### Extracted text
** begin **
The main idea behind setting up the simulation this way is because in OceanParcels (as of October 2023) has a fairly rudimentary parallelization module. The main issue behind its current implmentation is that it tries to optimize the amount of fieldset needed for the simulation, so it automatically chunks the simulation up based on only the particleset so it knows where in the fieldset it needs to advect particles. They have already pointed out the main issue with this method and will be fixing it. However, this will not work for us, because our particle set is not constant for each release window. For example, one day we might release 10 particles but the next day 10000 particles may be released. In the current parallelization code, this would create two chunks of 10 and 10000 particles. So one file is still running 10000 particles while the other is only running 10, which beats the purpose of doing this in the first place. To get around this, I chunked my runs ahead of time and ran everything all at once within each predetermined chunk/run. 

Once each run has completed, we rechunk the files based on the recommendation made here, [Dealing with large output files](https://docs.oceanparcels.org/en/latest/examples/documentation_LargeRunsOutput.html). This greatly improves reading preformance of the trajectory files. Now that we have the output of each of the 5 runs, we just loop over each file seperately, and do the relevant post-processing. 

#### Post-Processing

The post processing is split up into ordered notebooks, starting with 01 and ending at 05, which contain the implmention from defining the domian to generating the final graphs. In each notebook, we also extract the revelant statistics, figures, and numbers needed in the thesis. Below, we have checked that the number of particles released with the nurdle statistic table generated in **05_plot_graphs.py**.

---

##### Number of Trajectories

To gain information about the number trajectories we have extracted the exact number of particles from the simulation files in two ways. The first is by counting the number of non-zero trajectories directly from the output of the simulation, and the second is manually checking the SLURM output files and recording the number of particles released that was printed at the beginning of the simulation run output.

In [1]:
import pandas as pd
import numpy as np
from glob import glob
from os import path
import xarray as xr

inputDir_Sim = ('data/output_v2/rechunked/')
inputFiles_Sim = sorted(glob(inputDir_Sim + '*.zarr' ))

trajectory_counts = []

# Trajectories are stored in 5 seperate files 
for filename in inputFiles_Sim:    
    df = xr.open_zarr(filename).dropna(dim="trajectory", how="all")
    trajectory_counts.append(df.dims['trajectory'])
    
first_count = np.sum(trajectory_counts)
second_count = (23475+116025+103173+44915+61589)
assert(first_count == second_count)
print('Total Nurdle Count:', first_count)

Total Nurdle Count: 349177


##### Nurdle Statstics Table 

In [2]:
outputDir = 'data/posterior_computation_data/'
outputgraphsDir = outputDir + 'graphs/'

pd.read_csv(outputgraphsDir + 'nurdle_stats.csv')

Unnamed: 0,region,survey_count,survey_perc,total_nurdle_count,total_nurdle_perc,mean_nurdle_count
0,Alabama,44.0,2.093,317.0,0.091,7.205
1,Florida,66.0,3.14,2051.0,0.587,31.076
2,Louisiana,104.0,4.948,115107.0,32.965,1106.798
3,Mississippi,177.0,8.421,30725.0,8.799,173.588
4,Texas,1711.0,81.399,200977.0,57.557,117.462
5,Total,2102.0,100.0,349177.0,100.0,1436.128


They match!
** end **
### Instructions
1. Repeat the part of the simulation write-up starting with "inputFiles_Sim = sorted(glob(inputDir_Sim" and going on through "first_count = np.sum(trajectory_counts)".
2. In the simulation write-up, what total nurdle count is printed?
The listing isn't needed for any of this.

### Recorded data
** begin **
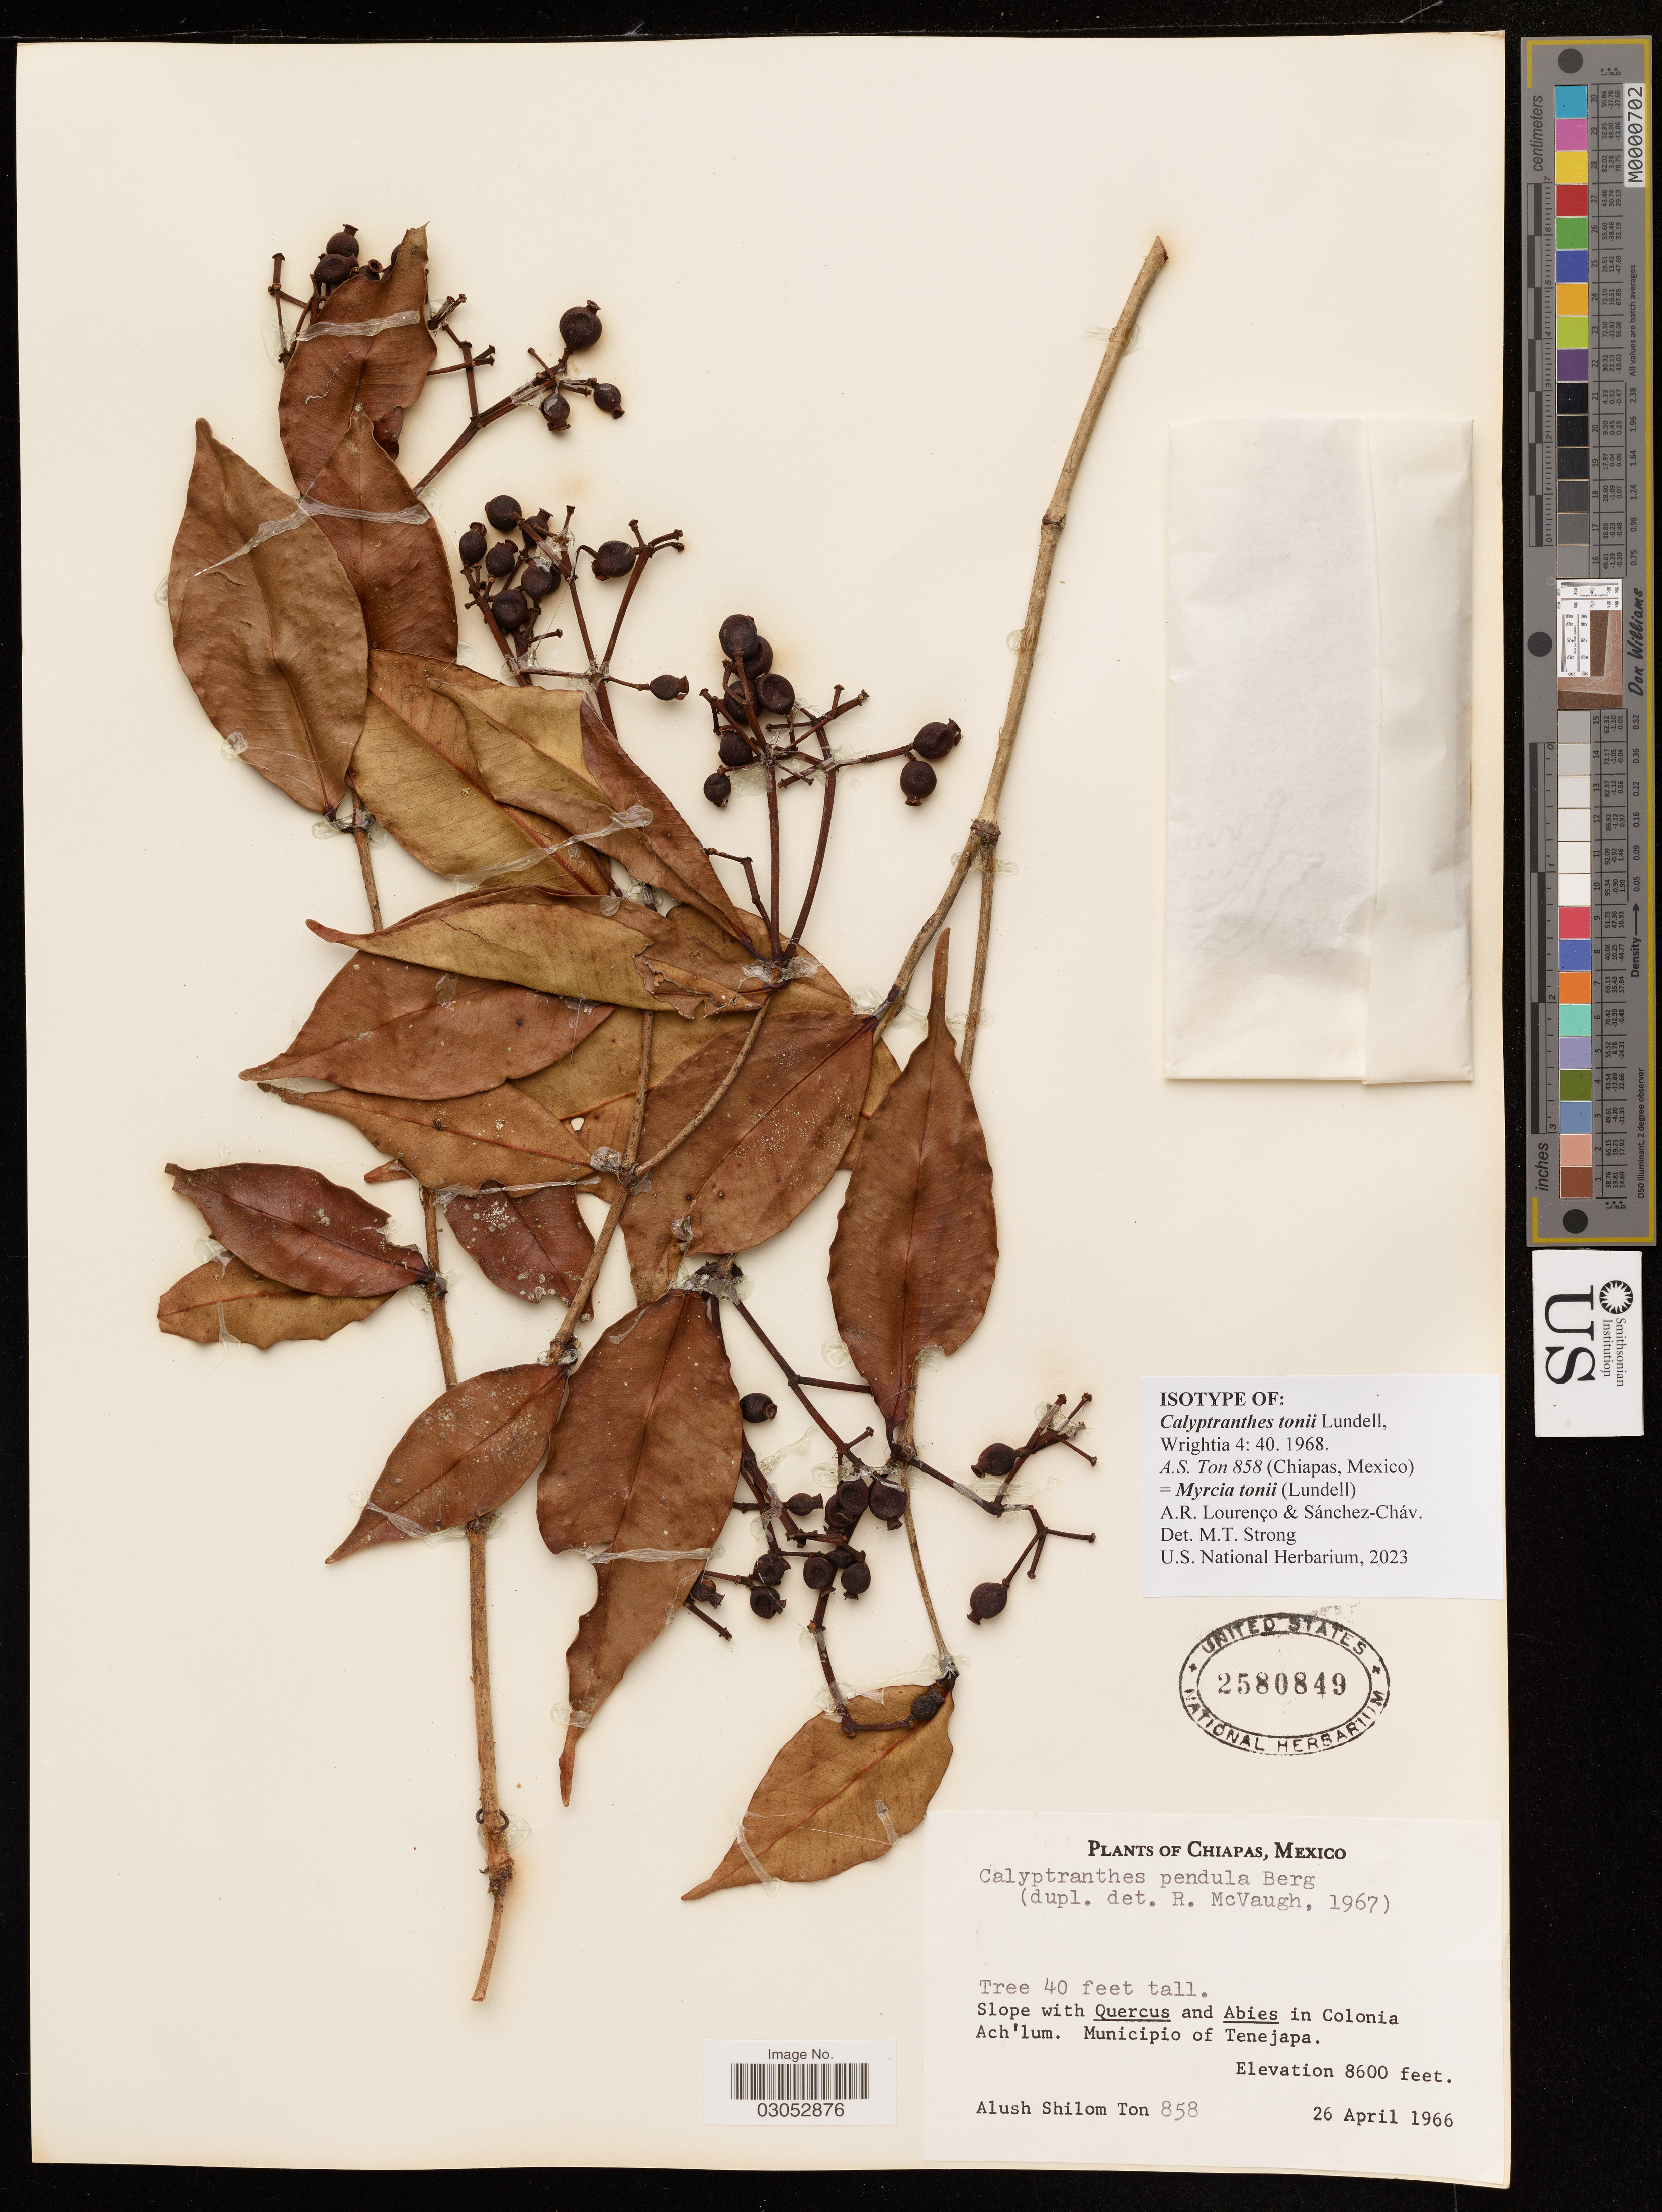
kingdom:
** end **
### Expected results
1.
inputFiles_Sim = sorted(glob(inputDir_Sim + '*.zarr' ))

trajectory_counts = []

# Trajectories are stored in 5 seperate files 
for filename in inputFiles_Sim:    
    df = xr.open_zarr(filename).dropna(dim="trajectory", how="all")
    trajectory_counts.append(df.dims['trajectory'])
    
first_count = np.sum(trajectory_counts)

2. 349177